Question

I run Quicksort 10 times, and get the average mean time. I do the same thing for Qicksort/Insertion sort combination, and it seems to be slower than just quicksort.

Here's the part of the code where I call InsertionSort

public static <T extends Comparable<? super T>> void OptQSort2 (T[] data, int min, int max) {
        int indexofpartition;
        if(max - min > 0) {
            if( (max - min) <= 10) {
                // Use InsertionSort now
                InsertionSort.sort(data);
                return;
            } else {
                indexofpartition = findPartition(data, min, max);

                OptQSort2(data, min, indexofpartition - 1);

                OptQSort2(data, indexofpartition + 1, max);
            }
        }

}

And the regular Quicksort is just the same as the above snippet, but without the if condition that calls InsertionSort.

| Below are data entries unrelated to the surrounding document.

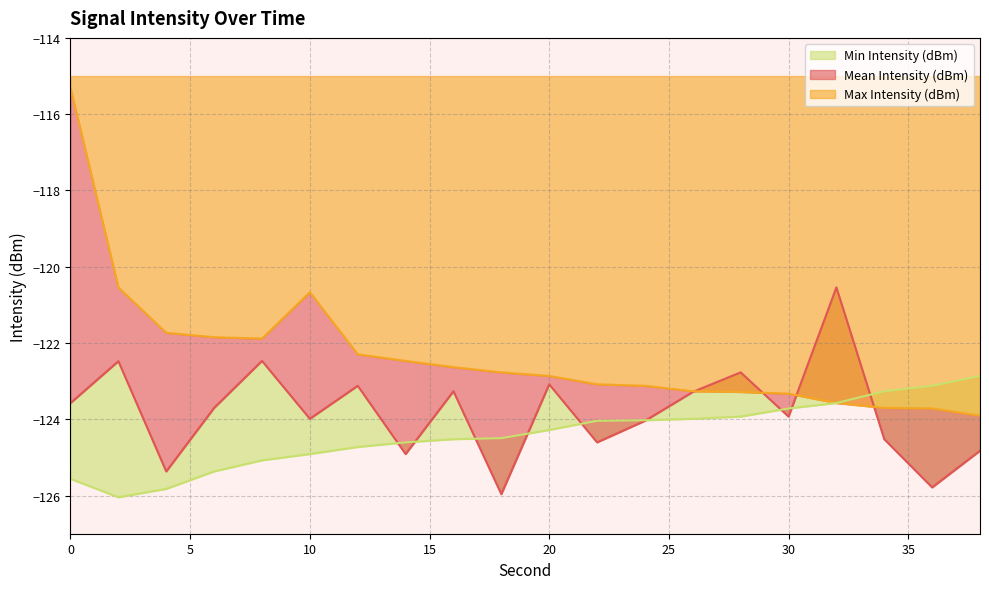

At which label is Mean Intensity (dBm) closest to -123?

20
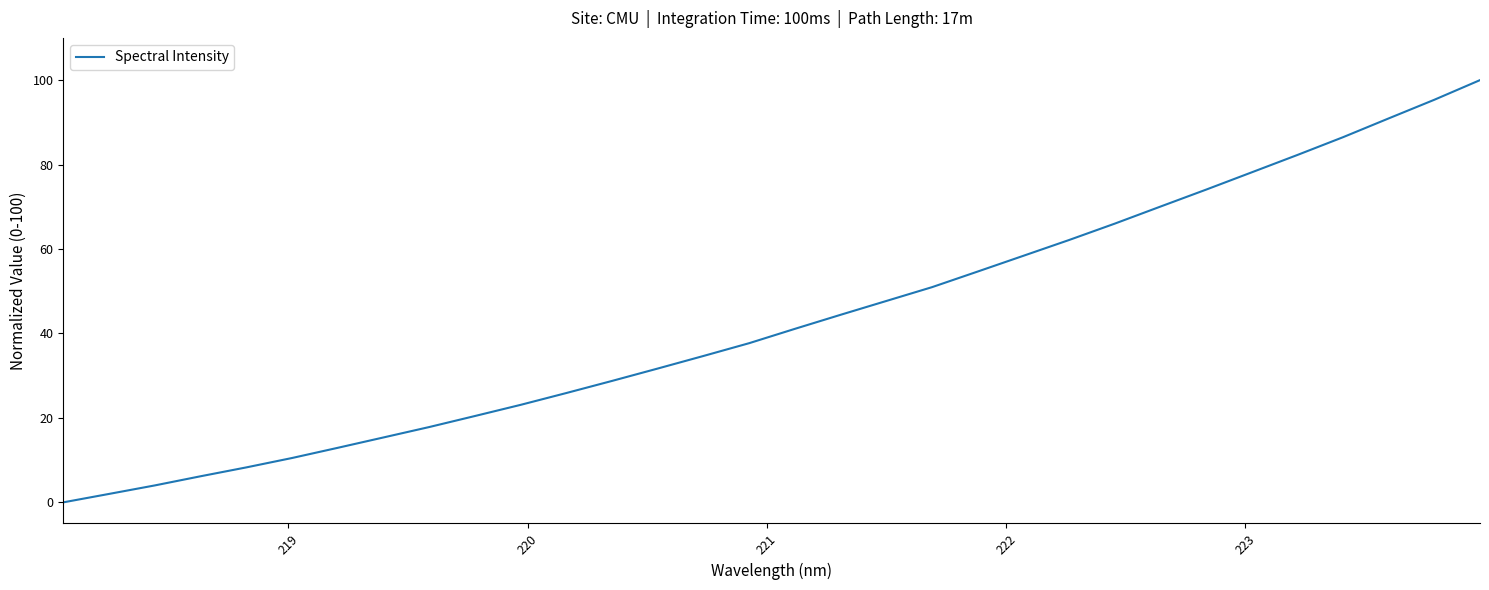

Count the number of categories in the chart.

32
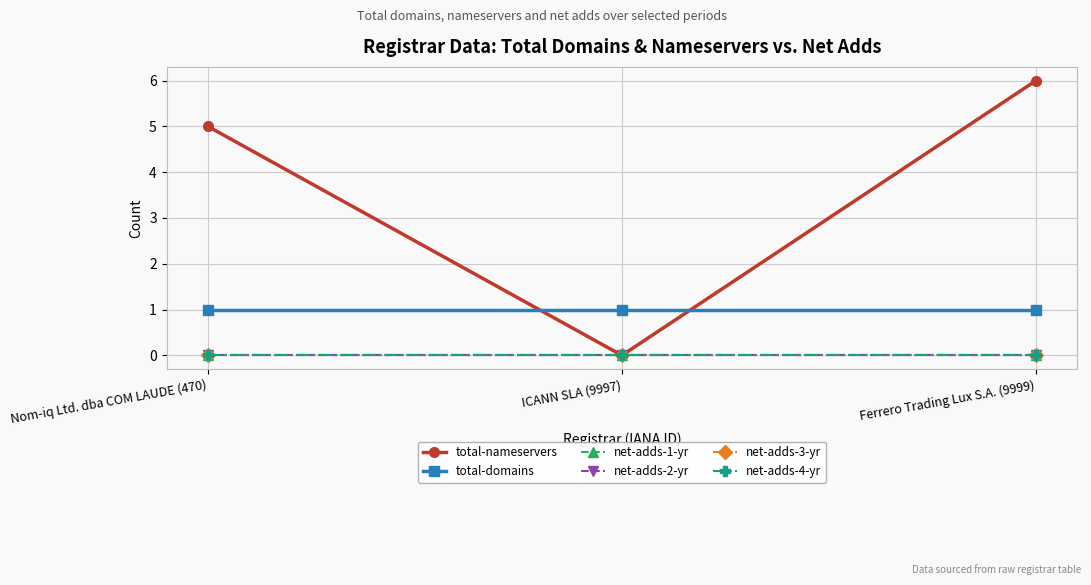

What is the greatest value displayed?

6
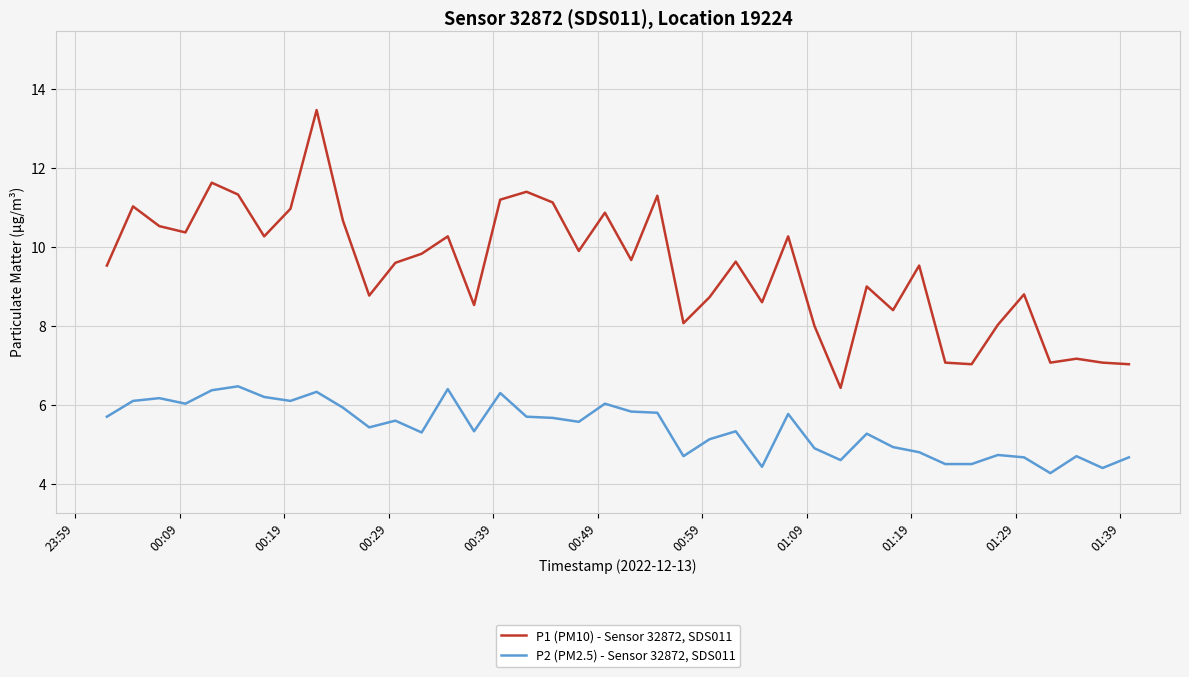

Which series has the largest total across all categories?

P1 (PM10) - Sensor 32872, SDS011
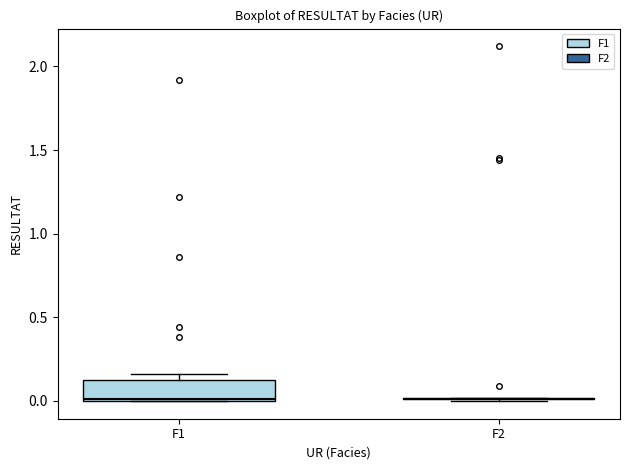

Reading left to right, read every box against the y-axis: the position of its median line, the range the box covers, and the ends of its whiskers. The values are not printed on the chart, so give them approximately, as read against the axis.

F1: median 0.00, box 0.00 to 0.15, whiskers 0.00 to 0.15 (just above the box's upper edge)
F2: box collapsed to a line at 0.00, whiskers 0.00 to 0.00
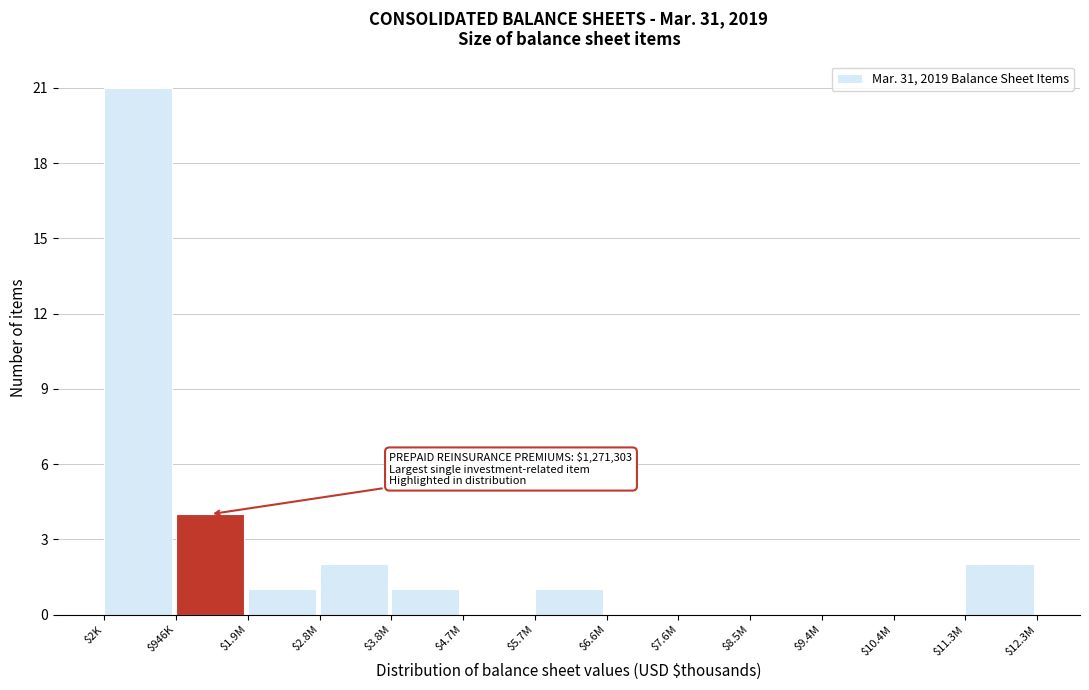

Where is the data nearest to the value 10?

$946K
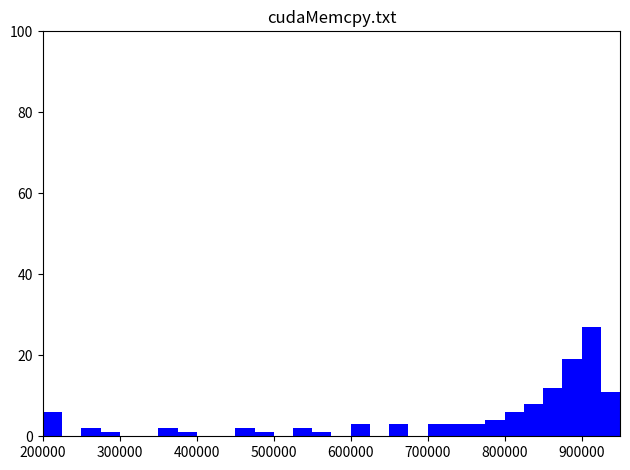

Read against the x-axis, roughly where is the centre of the tallest bar?

910000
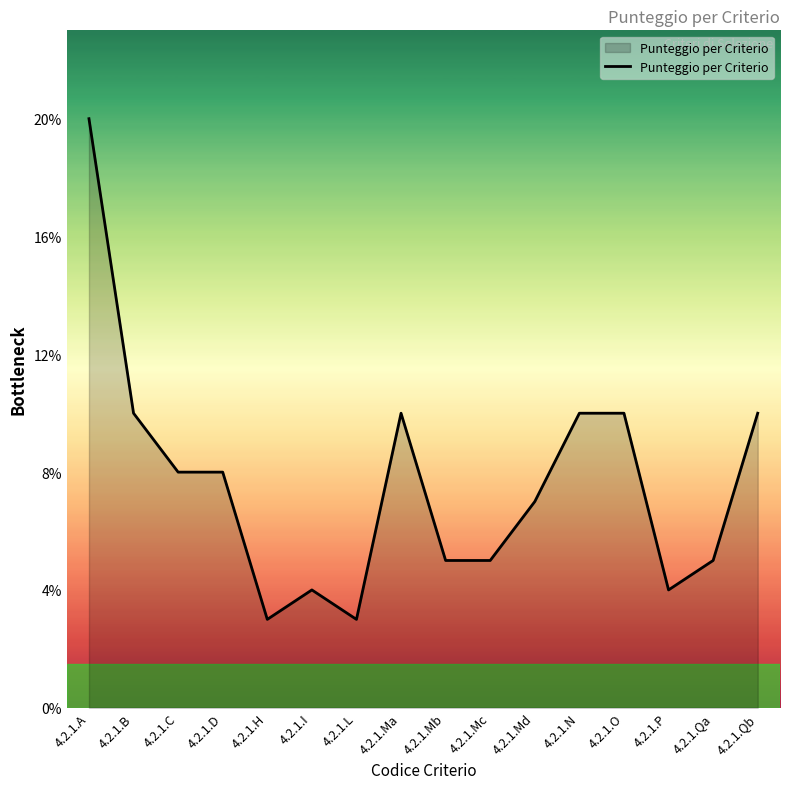

Reading right to left, what are all the values shown in this chart?

10	5	4	10	10	7	5	5	10	3	4	3	8	8	10	20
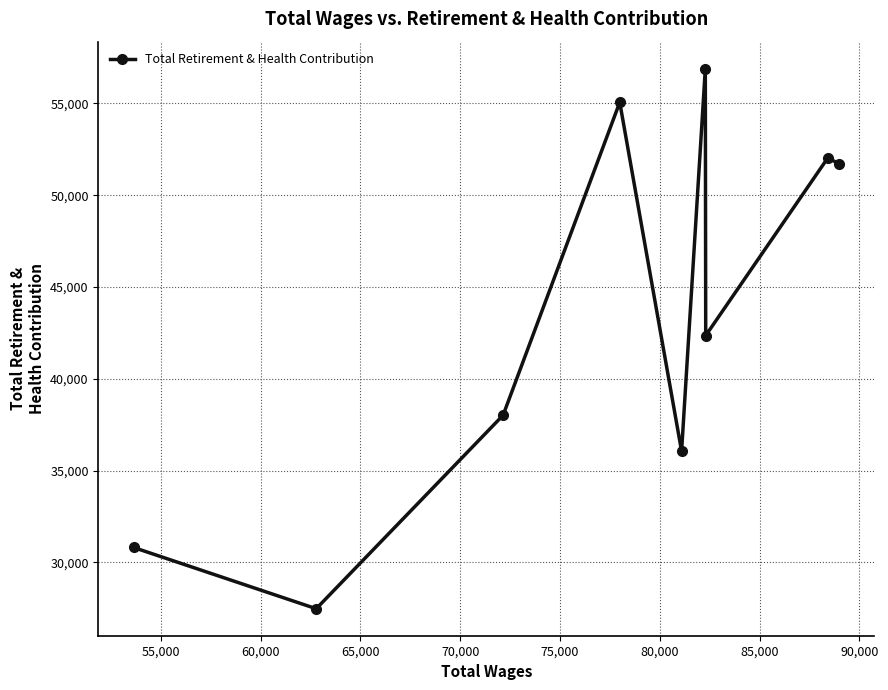

What is the maximum value shown in the chart?

56892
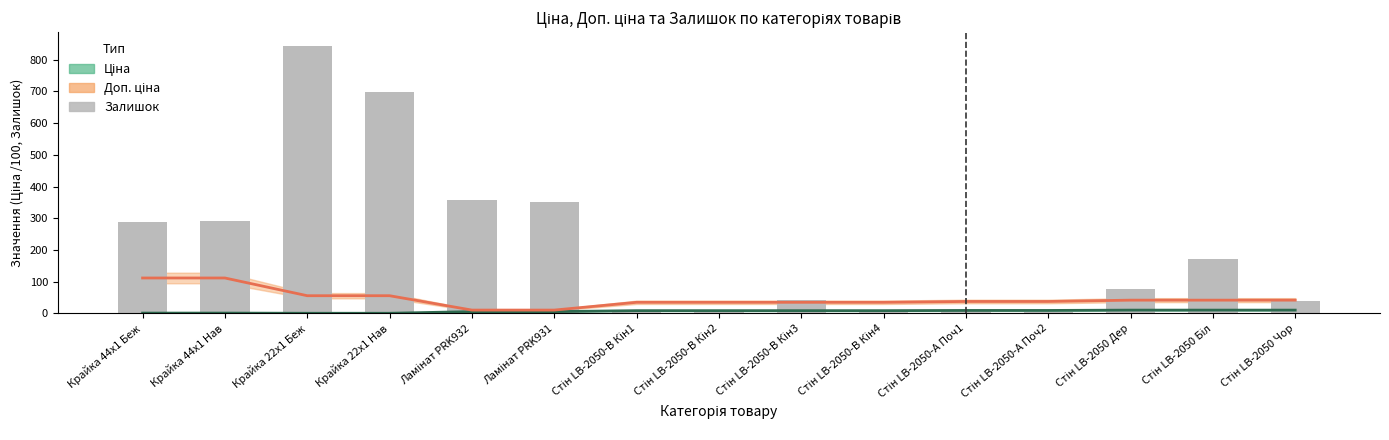

What is the label of the 6th bar from the right?

Стін LB-2050-В Кін4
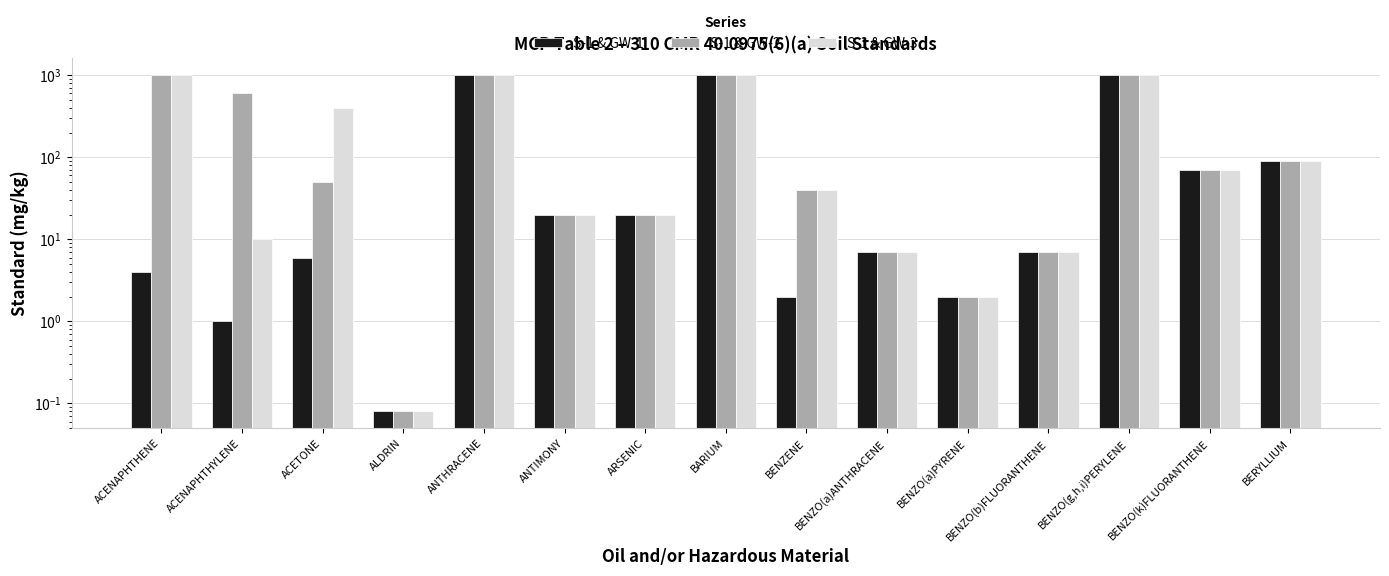

Is it true that S-1 & GW-1 equals 1000.0 at BARIUM?

True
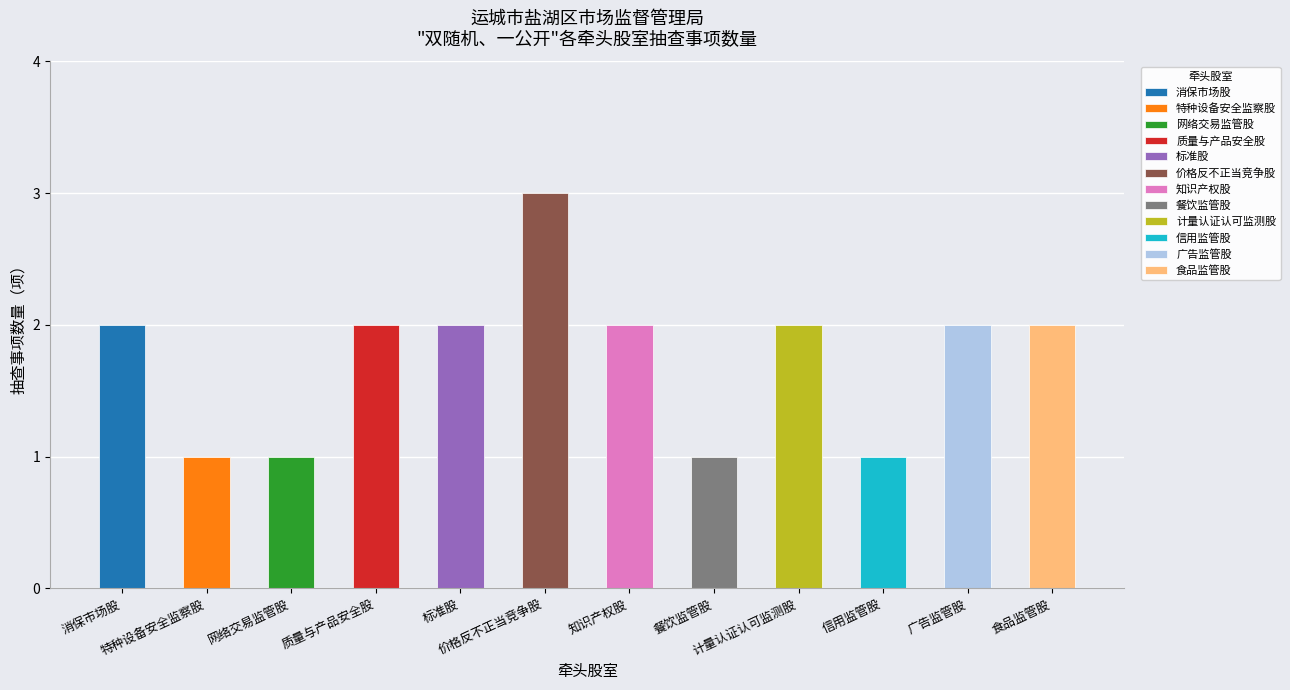

How many distinct data groups are displayed?

1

FindPartition is as follows:

public static <T extends Comparable<? super T>> int findPartition(T[] data, int min, int max) {
    int left, right;
    T temp, partitionelement;
    int middle = (min + max)/2;

    partitionelement = data[middle];
    left = min;
    right = max;

    while(left < right) {
        while(data[left].compareTo(partitionelement) <= 0 && left < right)
            left++;

        while(data[right].compareTo(partitionelement) > 0)
            right--;

        if(left < right) {
            temp = data[left];
            data[left] = data[right];
            data[right] = temp;
        }
    }

The mean time for just Quicksort and OptSort2(which uses insertion sort) are

Sorted using QuickSort in: 3858841
Sorted using OptQSort2 in: 34359610

Any ideas why? Does the size of the sequence matter? I am using a 1000 element Integer[] array for this

Was it helpful?

Solution

In OptQSort2, for small partitions, you have the following function call:

InsertionSort.sort(data);

Is this supposed to insertion sort the small partition? It looks like you are insertion sorting the entire array. Shouldn't you pass the min and max indexes to InsertionSort?

Another option is to simply do no work on small partitions during OptQSort2. Then perform a single InsertionSort pass over the entire array after OptQSort2 has done its work.

OTHER TIPS

You will need a much larger integer array for the test to be relevant. At this point, probably testing the if condition slows down your algorithm in the QS+IS case.

Test for a large amount of numbers and switch to IS when the size of the data is enough to fit in the L1 cache i.e. 32-64kb.

First suspect is obviously your insertion sort method. Does it really sort for example?

You will also need to test it many more than 10 times to warm up the JVM. And also to test them in both orders so one doesn't benefit from the warming up performed by the other. I would suggest 100 or 1000 tests. And they must all be on the same dataset too.

You should not call InsertionSort each time you have a subarray of at most 10 elements. Don't do anything:

public static <T extends Comparable<? super T>> void OptQSort2 (T[] data, int min, int max) {
    int indexofpartition;
        if( (max - min) > 10) {
            indexofpartition = findPartition(data, min, max);

            OptQSort2(data, min, indexofpartition - 1);

            OptQSort2(data, indexofpartition + 1, max);
        }

}

When you are finished call InsertionSort for the whole array.